**Data supplied**
⁂

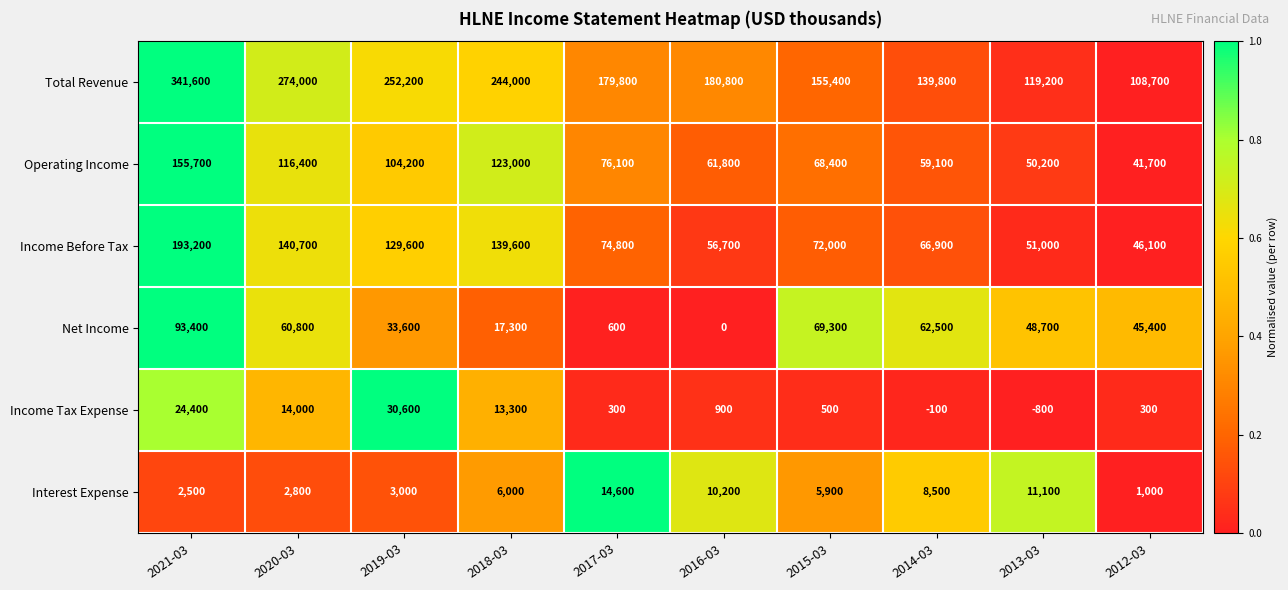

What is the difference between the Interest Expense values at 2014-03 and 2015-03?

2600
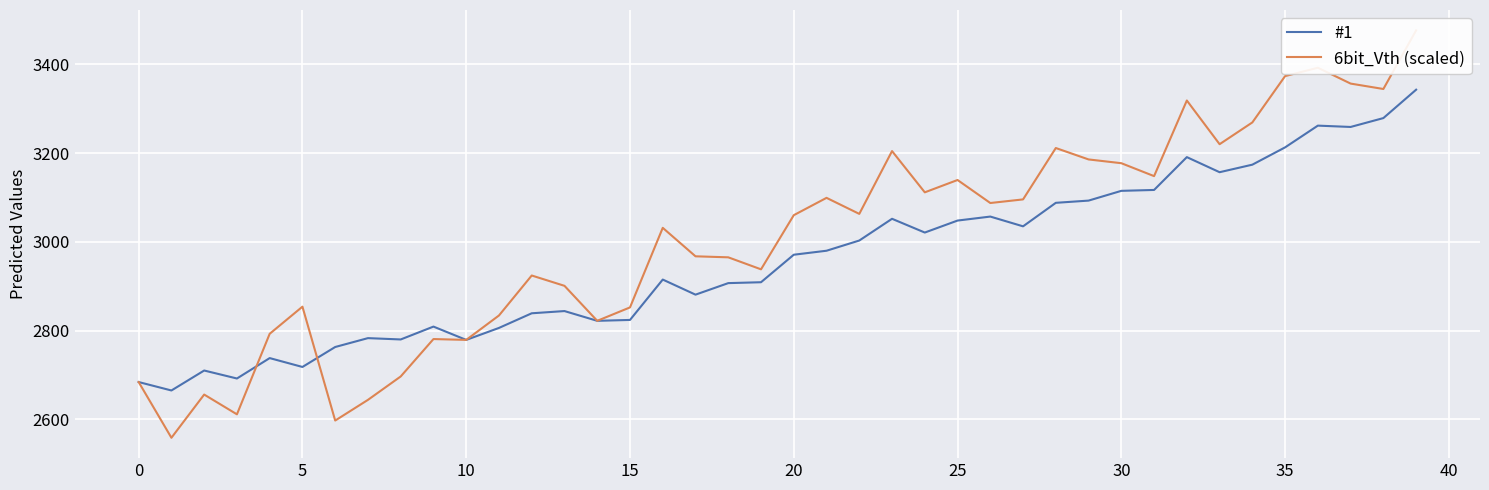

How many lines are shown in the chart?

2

⁂

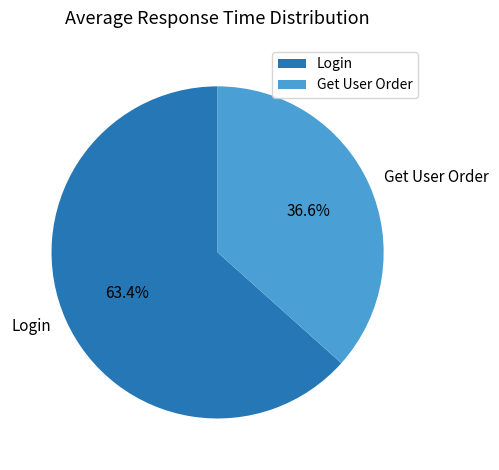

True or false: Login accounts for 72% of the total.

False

⁂

Gather every line in the records above that contains the string "chart", and copy each one unchanged.

**Response area**
How many lines are shown in the chart?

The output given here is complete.